The Ebola Outbreak.

The case of a man recently dying in a Dallas hospital after being diagnosed with Ebola has raised concerns and fears about the deadly disease. Thomas Eric Duncan, who died on Sept. 30, had traveled to the United States after contracting the disease in Liberia. After the shocking news that the disease had made its way to the United States, many have begun to seek answers about the disease, its symptoms and how it is spread.

Jonathan Torres, a carwash manager, admitted to not knowing what the consequences were of getting Ebola and how it was spread.

Torres said that the Ebola situation seems too much like the 1995 movie “Outbreak,”
which depicts the outbreak of a deadly virus that spreads rapidly and has no cure.

“I hope the U.S. administration and the health department handles this situation delicately because it concerns the health and lives of a country,” Torres said. “We don’t need more diseases and more problems.”

According to information from the World Health Organization, the Ebola virus was first transmitted to people from infected wild animals in parts of Africa. In humans, the virus lives inside bodily fluids such as blood, vomit and feces and is spread through direct contact with such fluid. Initial symptoms include fever, fatigue, muscle pain, headache and sore throat. In more advanced stages the virus causes vomiting, diarrhea, a rash, and impaired kidney and liver function. It is often fatal in humans and there is no cure.

Doctors say close contact is the usual way for people to become infected with Ebola
virus. Those who are most vulnerable to catching the virus are health care professionals who are helping sick patients, as they have to be near fluids infected with Ebola when they draw blood or clean vomit.

Dr. Stephanie Eijsink-Roehr, head of the medical clinic at TJC, said that in the case of Thomas Eric Duncan, hospital and health officials placed those who had close contact with him on a 21 day isolation, and then determined the virus had not been transmitted to others. That would change when Nina Pham, a 26-year-old nurse at Texas Health Presbyterian Hospital came into the hospital Friday night and was diagnosed with Ebola. She’s now in isolation and in stable condition. It’s the first known case of Ebola being transmitted within the U.S.

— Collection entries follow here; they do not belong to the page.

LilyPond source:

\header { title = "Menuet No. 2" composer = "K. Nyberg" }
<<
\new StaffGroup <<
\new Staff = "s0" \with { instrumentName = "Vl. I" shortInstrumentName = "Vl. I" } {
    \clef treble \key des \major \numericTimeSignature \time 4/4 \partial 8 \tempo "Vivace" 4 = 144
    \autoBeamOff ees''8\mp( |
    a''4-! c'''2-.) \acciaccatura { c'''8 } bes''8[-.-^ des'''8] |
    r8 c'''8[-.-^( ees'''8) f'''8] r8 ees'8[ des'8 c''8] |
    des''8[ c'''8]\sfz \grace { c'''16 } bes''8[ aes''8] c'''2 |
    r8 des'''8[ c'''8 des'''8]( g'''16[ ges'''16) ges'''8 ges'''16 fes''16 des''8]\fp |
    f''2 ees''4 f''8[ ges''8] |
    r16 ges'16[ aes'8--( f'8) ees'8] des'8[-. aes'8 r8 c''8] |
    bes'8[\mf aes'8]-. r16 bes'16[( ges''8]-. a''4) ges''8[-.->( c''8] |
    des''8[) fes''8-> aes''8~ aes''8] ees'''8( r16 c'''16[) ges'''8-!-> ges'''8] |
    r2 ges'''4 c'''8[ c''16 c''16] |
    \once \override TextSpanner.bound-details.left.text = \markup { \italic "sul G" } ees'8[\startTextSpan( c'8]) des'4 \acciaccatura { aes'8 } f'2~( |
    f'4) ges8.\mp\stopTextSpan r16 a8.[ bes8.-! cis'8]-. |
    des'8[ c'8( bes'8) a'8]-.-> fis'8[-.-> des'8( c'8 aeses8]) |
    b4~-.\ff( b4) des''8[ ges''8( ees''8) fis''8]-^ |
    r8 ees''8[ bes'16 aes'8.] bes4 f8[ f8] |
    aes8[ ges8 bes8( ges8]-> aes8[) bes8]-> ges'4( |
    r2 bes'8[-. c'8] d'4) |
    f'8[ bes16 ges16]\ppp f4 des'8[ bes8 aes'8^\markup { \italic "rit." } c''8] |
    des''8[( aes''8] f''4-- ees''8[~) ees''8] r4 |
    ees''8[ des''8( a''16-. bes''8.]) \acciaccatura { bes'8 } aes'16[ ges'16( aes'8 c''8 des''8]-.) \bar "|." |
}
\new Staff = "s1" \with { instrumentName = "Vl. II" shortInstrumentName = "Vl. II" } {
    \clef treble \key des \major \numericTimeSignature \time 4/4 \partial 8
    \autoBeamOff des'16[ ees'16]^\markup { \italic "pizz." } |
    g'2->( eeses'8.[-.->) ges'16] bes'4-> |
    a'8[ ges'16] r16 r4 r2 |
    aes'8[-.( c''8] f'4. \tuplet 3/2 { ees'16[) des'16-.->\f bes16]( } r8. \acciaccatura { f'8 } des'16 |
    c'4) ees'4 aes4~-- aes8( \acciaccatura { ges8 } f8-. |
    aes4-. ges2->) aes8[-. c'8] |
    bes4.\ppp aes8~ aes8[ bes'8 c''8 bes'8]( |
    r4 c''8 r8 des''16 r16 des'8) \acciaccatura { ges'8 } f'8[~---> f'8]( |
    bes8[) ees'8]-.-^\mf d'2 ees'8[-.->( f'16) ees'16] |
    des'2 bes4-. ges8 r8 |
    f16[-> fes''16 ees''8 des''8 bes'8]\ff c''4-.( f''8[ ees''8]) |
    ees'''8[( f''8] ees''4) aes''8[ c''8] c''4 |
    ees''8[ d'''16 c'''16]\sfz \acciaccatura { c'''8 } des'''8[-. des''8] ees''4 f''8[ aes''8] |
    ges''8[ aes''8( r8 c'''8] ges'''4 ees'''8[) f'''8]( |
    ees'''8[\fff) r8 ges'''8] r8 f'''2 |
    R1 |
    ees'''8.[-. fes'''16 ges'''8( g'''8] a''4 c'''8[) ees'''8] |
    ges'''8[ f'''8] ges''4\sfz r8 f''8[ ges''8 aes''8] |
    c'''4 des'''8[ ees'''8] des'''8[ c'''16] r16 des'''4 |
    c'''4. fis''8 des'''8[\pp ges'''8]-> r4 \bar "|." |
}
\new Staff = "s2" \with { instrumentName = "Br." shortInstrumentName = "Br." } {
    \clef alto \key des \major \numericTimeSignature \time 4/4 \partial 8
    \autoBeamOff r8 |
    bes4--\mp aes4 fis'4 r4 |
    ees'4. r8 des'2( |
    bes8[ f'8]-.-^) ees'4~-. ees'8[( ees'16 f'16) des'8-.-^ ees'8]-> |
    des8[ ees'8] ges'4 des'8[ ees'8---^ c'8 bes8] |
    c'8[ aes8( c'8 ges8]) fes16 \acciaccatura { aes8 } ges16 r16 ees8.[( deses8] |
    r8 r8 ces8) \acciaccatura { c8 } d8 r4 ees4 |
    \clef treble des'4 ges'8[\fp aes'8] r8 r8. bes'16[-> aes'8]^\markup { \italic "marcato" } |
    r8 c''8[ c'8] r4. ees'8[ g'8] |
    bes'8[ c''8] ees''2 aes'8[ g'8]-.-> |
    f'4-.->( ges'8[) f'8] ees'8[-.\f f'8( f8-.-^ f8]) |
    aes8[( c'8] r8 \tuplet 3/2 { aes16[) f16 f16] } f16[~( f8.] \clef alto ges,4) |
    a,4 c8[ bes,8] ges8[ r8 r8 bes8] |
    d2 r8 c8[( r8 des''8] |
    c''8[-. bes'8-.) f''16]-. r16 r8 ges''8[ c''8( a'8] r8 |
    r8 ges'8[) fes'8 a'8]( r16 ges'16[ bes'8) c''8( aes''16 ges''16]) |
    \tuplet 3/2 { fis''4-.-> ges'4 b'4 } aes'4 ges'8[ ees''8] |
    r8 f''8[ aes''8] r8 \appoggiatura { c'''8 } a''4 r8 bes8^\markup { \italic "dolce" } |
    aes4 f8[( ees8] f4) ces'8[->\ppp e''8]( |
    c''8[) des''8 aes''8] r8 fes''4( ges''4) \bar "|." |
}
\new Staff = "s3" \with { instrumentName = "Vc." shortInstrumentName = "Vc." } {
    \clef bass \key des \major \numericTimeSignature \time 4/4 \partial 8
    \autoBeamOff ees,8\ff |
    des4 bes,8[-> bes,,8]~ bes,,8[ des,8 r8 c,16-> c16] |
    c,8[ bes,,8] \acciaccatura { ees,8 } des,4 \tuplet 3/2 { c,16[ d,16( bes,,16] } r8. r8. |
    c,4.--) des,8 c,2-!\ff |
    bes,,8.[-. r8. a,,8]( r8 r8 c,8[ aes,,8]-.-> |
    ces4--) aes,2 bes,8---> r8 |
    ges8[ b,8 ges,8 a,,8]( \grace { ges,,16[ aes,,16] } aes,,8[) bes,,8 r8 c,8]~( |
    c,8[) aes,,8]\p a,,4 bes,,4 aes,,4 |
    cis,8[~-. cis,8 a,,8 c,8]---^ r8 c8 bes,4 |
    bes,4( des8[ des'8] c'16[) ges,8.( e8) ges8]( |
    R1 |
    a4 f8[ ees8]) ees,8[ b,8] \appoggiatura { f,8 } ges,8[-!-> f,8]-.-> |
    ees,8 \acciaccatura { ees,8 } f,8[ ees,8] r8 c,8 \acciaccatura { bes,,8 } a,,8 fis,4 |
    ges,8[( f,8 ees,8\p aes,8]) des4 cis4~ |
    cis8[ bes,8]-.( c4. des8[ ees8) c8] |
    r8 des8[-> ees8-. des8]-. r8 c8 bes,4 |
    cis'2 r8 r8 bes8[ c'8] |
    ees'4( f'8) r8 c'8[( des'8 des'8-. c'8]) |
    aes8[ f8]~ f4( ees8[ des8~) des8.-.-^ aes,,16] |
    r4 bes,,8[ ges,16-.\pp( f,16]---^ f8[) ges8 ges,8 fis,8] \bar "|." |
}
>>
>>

Laura Roberts, an East Texas Medical Center nurse, said researchers and government officials are working hard to find a cure and answers to the disease. She believes it is likely that more Ebola cases will be diagnosed in America.

“People should make an effort to know the facts,” said Roberts. “I recommend that people read and research a little bit more about the Ebola Virus Disease. It will help the nation and its people know how to prevent such a disease.”

Dr. Eijsink-Roehr said that increased travel during the holidays may increase the chances of other infected people coming into the United States. She is recommending that teachers and TJC personnel discourage students from any travel to West Africa, where thousands have died from the virus.